**Task**
Give back all the data exactly as it was written.

(Beginning of Record excerpts)

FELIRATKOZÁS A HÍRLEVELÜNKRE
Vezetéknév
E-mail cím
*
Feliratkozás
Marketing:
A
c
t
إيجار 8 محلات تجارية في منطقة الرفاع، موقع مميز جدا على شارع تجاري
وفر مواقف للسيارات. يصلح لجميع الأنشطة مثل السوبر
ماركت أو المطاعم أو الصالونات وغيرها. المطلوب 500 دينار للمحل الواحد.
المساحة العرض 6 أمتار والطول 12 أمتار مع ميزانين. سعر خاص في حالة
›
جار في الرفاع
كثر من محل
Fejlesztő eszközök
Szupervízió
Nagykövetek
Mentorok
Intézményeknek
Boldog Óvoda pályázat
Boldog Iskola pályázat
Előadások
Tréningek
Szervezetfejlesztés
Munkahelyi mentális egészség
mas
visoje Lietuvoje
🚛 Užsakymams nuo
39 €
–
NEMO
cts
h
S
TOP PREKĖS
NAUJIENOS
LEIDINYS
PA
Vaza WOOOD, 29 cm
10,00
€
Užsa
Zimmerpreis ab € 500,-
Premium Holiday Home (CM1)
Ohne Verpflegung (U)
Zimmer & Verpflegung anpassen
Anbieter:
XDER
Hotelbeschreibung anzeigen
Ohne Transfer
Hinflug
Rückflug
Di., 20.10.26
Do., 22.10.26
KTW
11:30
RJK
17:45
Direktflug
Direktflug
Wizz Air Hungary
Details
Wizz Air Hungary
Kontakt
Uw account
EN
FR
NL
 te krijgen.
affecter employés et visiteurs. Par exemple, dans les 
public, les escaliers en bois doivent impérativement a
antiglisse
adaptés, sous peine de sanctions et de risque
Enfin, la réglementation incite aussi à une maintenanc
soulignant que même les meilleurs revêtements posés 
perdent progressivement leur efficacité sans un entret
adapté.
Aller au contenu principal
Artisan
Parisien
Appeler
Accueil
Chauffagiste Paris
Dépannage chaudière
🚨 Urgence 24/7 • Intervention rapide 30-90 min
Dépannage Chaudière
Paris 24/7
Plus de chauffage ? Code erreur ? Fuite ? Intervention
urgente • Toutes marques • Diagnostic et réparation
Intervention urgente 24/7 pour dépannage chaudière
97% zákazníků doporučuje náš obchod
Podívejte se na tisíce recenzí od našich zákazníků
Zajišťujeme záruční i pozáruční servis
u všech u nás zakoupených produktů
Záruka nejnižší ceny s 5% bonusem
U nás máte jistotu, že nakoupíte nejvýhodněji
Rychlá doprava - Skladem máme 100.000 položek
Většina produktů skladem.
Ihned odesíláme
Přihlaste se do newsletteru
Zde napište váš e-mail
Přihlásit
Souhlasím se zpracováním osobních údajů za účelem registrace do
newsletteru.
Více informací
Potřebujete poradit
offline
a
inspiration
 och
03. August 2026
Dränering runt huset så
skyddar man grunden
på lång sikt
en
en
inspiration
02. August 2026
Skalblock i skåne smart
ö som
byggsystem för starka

(End of Record excerpts)

**Output for this task**
FELIRATKOZÁS A HÍRLEVELÜNKRE
Vezetéknév
E-mail cím
*
Feliratkozás
Marketing:
A
c
t
إيجار 8 محلات تجارية في منطقة الرفاع، موقع مميز جدا على شارع تجاري
وفر مواقف للسيارات. يصلح لجميع الأنشطة مثل السوبر
ماركت أو المطاعم أو الصالونات وغيرها. المطلوب 500 دينار للمحل الواحد.
المساحة العرض 6 أمتار والطول 12 أمتار مع ميزانين. سعر خاص في حالة
›
جار في الرفاع
كثر من محل
Fejlesztő eszközök
Szupervízió
Nagykövetek
Mentorok
Intézményeknek
Boldog Óvoda pályázat
Boldog Iskola pályázat
Előadások
Tréningek
Szervezetfejlesztés
Munkahelyi mentális egészség
mas
visoje Lietuvoje
🚛 Užsakymams nuo
39 €
–
NEMO
cts
h
S
TOP PREKĖS
NAUJIENOS
LEIDINYS
PA
Vaza WOOOD, 29 cm
10,00
€
Užsa
Zimmerpreis ab € 500,-
Premium Holiday Home (CM1)
Ohne Verpflegung (U)
Zimmer & Verpflegung anpassen
Anbieter:
XDER
Hotelbeschreibung anzeigen
Ohne Transfer
Hinflug
Rückflug
Di., 20.10.26
Do., 22.10.26
KTW
11:30
RJK
17:45
Direktflug
Direktflug
Wizz Air Hungary
Details
Wizz Air Hungary
Kontakt
Uw account
EN
FR
NL
 te krijgen.
affecter employés et visiteurs. Par exemple, dans les 
public, les escaliers en bois doivent impérativement a
antiglisse
adaptés, sous peine de sanctions et de risque
Enfin, la réglementation incite aussi à une maintenanc
soulignant que même les meilleurs revêtements posés 
perdent progressivement leur efficacité sans un entret
adapté.
Aller au contenu principal
Artisan
Parisien
Appeler
Accueil
Chauffagiste Paris
Dépannage chaudière
🚨 Urgence 24/7 • Intervention rapide 30-90 min
Dépannage Chaudière
Paris 24/7
Plus de chauffage ? Code erreur ? Fuite ? Intervention
urgente • Toutes marques • Diagnostic et réparation
Intervention urgente 24/7 pour dépannage chaudière
97% zákazníků doporučuje náš obchod
Podívejte se na tisíce recenzí od našich zákazníků
Zajišťujeme záruční i pozáruční servis
u všech u nás zakoupených produktů
Záruka nejnižší ceny s 5% bonusem
U nás máte jistotu, že nakoupíte nejvýhodněji
Rychlá doprava - Skladem máme 100.000 položek
Většina produktů skladem.
Ihned odesíláme
Přihlaste se do newsletteru
Zde napište váš e-mail
Přihlásit
Souhlasím se zpracováním osobních údajů za účelem registrace do
newsletteru.
Více informací
Potřebujete poradit
offline
a
inspiration
 och
03. August 2026
Dränering runt huset så
skyddar man grunden
på lång sikt
en
en
inspiration
02. August 2026
Skalblock i skåne smart
ö som
byggsystem för starka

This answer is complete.